Os problemas financeiros e operacionais da Petrobras devem abrir espaço para o setor privado intensificar sua participação no mercado de derivados de petróleo com o aumento das importações. Com a ampliação do mercado, especialistas esperam que a situação abra caminho para novos investimentos em logística.

A escassez de combustível que vem crescendo no mercado interno deve pressionar a agilização de projetos para terminais portuários, usinas de etanol e refinarias. Para tal, será necessária a participação decisiva e eficiente do Governo Federal, ainda que em período de instabilidade econômica e política.
O mercado já espera novidades no setor, principalmente partindo da estatal. "Nós vamos ver uma onda de mudanças no setor, com a Petrobras focando em exploração e produção", destacou o vice-presidente de logística, negociação de combustíveis e distribuição da Raízen, joint venture entre a produtora de etanol Cosan e a Royal Dutch Shell, Leonardo Gadotti.

A Petrobras espera levantar 15 bilhões de dólares com desinvestimentos até o final do ano. Cerca de 30% do valor deve ser gerado da venda de ativos de distribuição.

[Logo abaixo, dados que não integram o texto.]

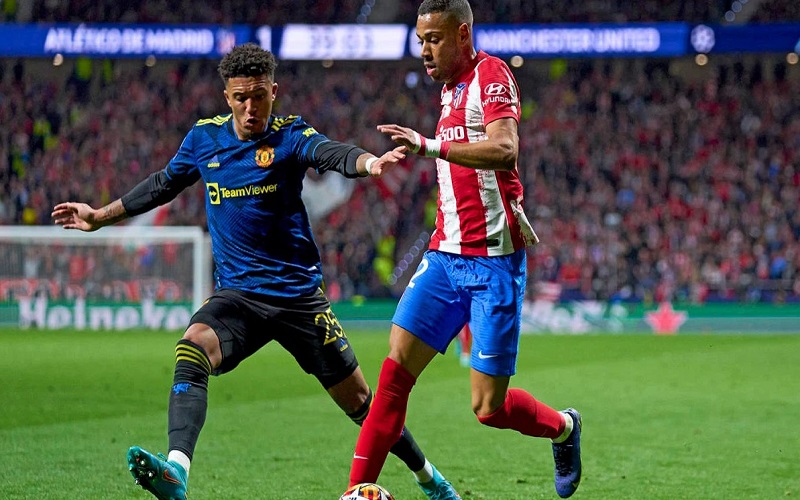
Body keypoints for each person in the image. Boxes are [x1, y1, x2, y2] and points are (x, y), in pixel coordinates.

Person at [51, 43, 460, 500]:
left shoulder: (290, 135)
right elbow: (163, 184)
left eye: (260, 96)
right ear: (226, 97)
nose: (251, 108)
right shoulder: (204, 139)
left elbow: (331, 153)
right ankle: (177, 470)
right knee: (192, 347)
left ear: (274, 92)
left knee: (362, 403)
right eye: (241, 98)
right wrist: (99, 216)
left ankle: (431, 480)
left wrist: (368, 162)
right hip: (239, 297)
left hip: (299, 298)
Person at [346, 1, 582, 498]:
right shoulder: (449, 90)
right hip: (444, 257)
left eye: (434, 39)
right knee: (393, 375)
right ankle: (356, 491)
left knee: (488, 408)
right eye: (420, 41)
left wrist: (430, 146)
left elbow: (505, 150)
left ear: (462, 34)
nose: (424, 50)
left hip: (494, 265)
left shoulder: (491, 75)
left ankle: (564, 427)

Algumas fontes indicam que a estatal pode vender o controle na BR Distribuidora ou liquidar investimentos em gasodutos.
Assim, a expectativa é que o setor privado passe a ter um investimento mais direto na logística primária, como áreas de armazenagem, gasodutos e portos. Com a esperada retomada da economia, a estrutura logística do país deve ser otimizada para atender a demanda e tornar a produção nacional mais competitiva.

"Nós temos um desafio pela frente", disse José Augusto Dutra Nogueira, o chefe de operações da Ipiranga, segunda maior distribuidora de combustíveis do Brasil. Nogueira disse que será necessário expandir a capacidade dos portos para receber combustível importado em diversos Estados.
Com esses movimentos, a Agência Nacional do Petróleo, Gás Natural e Biocombustíveis (ANP) prevê um forte aumento nas importações de produtos refinados assim que a economia for reaquecida. As projeções apontam para importações atingindo a marca de 742 mil barris por dia em 2026, contra 323 mil do ano passado se não houver aumento da capacidade de refino no país.